> **Problem details**:
Return the listing below unchanged, minus its pictures.

> **Records shown**:
•••

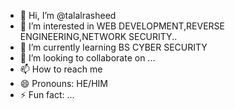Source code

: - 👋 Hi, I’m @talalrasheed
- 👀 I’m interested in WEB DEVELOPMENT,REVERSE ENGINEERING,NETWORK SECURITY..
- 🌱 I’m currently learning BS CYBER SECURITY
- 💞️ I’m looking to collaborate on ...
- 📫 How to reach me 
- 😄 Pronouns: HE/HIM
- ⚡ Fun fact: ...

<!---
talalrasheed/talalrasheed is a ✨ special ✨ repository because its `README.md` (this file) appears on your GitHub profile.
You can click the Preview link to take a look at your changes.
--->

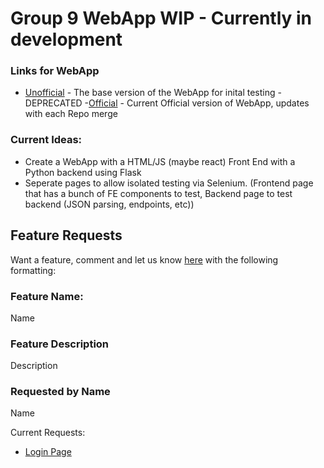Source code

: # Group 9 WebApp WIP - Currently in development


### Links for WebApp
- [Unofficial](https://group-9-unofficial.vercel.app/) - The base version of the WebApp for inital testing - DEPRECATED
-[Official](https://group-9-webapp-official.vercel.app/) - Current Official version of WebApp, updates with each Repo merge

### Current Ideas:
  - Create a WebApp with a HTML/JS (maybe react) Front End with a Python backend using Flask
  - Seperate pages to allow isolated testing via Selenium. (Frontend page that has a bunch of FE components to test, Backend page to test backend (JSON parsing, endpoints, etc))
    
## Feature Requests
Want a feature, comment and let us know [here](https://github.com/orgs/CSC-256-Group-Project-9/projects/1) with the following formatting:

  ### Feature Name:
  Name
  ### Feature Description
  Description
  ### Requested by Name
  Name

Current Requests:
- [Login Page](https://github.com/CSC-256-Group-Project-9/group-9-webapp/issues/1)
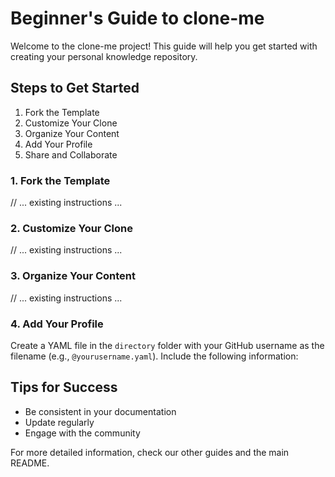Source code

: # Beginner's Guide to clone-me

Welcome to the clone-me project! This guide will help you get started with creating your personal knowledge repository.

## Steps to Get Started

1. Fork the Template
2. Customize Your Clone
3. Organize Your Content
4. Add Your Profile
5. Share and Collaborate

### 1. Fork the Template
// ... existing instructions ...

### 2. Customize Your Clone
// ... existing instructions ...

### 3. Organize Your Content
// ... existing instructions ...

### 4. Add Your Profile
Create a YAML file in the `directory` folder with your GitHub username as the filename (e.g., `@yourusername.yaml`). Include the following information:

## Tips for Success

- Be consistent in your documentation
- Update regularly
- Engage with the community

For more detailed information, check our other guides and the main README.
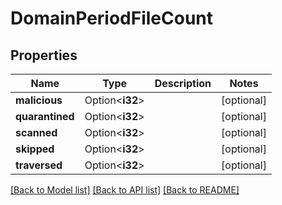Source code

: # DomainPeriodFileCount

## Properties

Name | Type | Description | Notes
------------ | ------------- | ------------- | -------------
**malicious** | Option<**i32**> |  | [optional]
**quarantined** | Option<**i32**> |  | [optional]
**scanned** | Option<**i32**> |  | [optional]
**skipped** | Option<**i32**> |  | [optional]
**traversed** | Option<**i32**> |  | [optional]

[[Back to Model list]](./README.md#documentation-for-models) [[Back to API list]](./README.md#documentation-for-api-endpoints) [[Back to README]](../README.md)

•••

> **Result below**:
Source code

: - 👋 Hi, I’m @talalrasheed
- 👀 I’m interested in WEB DEVELOPMENT,REVERSE ENGINEERING,NETWORK SECURITY..
- 🌱 I’m currently learning BS CYBER SECURITY
- 💞️ I’m looking to collaborate on ...
- 📫 How to reach me 
- 😄 Pronouns: HE/HIM
- ⚡ Fun fact: ...

<!---
talalrasheed/talalrasheed is a ✨ special ✨ repository because its `README.md` (this file) appears on your GitHub profile.
You can click the Preview link to take a look at your changes.
--->

Source code

: # Group 9 WebApp WIP - Currently in development


### Links for WebApp
- [Unofficial](https://group-9-unofficial.vercel.app/) - The base version of the WebApp for inital testing - DEPRECATED
-[Official](https://group-9-webapp-official.vercel.app/) - Current Official version of WebApp, updates with each Repo merge

### Current Ideas:
  - Create a WebApp with a HTML/JS (maybe react) Front End with a Python backend using Flask
  - Seperate pages to allow isolated testing via Selenium. (Frontend page that has a bunch of FE components to test, Backend page to test backend (JSON parsing, endpoints, etc))
    
## Feature Requests
Want a feature, comment and let us know [here](https://github.com/orgs/CSC-256-Group-Project-9/projects/1) with the following formatting:

  ### Feature Name:
  Name
  ### Feature Description
  Description
  ### Requested by Name
  Name

Current Requests:
- [Login Page](https://github.com/CSC-256-Group-Project-9/group-9-webapp/issues/1)
Source code

: # Beginner's Guide to clone-me

Welcome to the clone-me project! This guide will help you get started with creating your personal knowledge repository.

## Steps to Get Started

1. Fork the Template
2. Customize Your Clone
3. Organize Your Content
4. Add Your Profile
5. Share and Collaborate

### 1. Fork the Template
// ... existing instructions ...

### 2. Customize Your Clone
// ... existing instructions ...

### 3. Organize Your Content
// ... existing instructions ...

### 4. Add Your Profile
Create a YAML file in the `directory` folder with your GitHub username as the filename (e.g., `@yourusername.yaml`). Include the following information:

## Tips for Success

- Be consistent in your documentation
- Update regularly
- Engage with the community

For more detailed information, check our other guides and the main README.
Source code

: # DomainPeriodFileCount

## Properties

Name | Type | Description | Notes
------------ | ------------- | ------------- | -------------
**malicious** | Option<**i32**> |  | [optional]
**quarantined** | Option<**i32**> |  | [optional]
**scanned** | Option<**i32**> |  | [optional]
**skipped** | Option<**i32**> |  | [optional]
**traversed** | Option<**i32**> |  | [optional]

[[Back to Model list]](./README.md#documentation-for-models) [[Back to API list]](./README.md#documentation-for-api-endpoints) [[Back to README]](../README.md)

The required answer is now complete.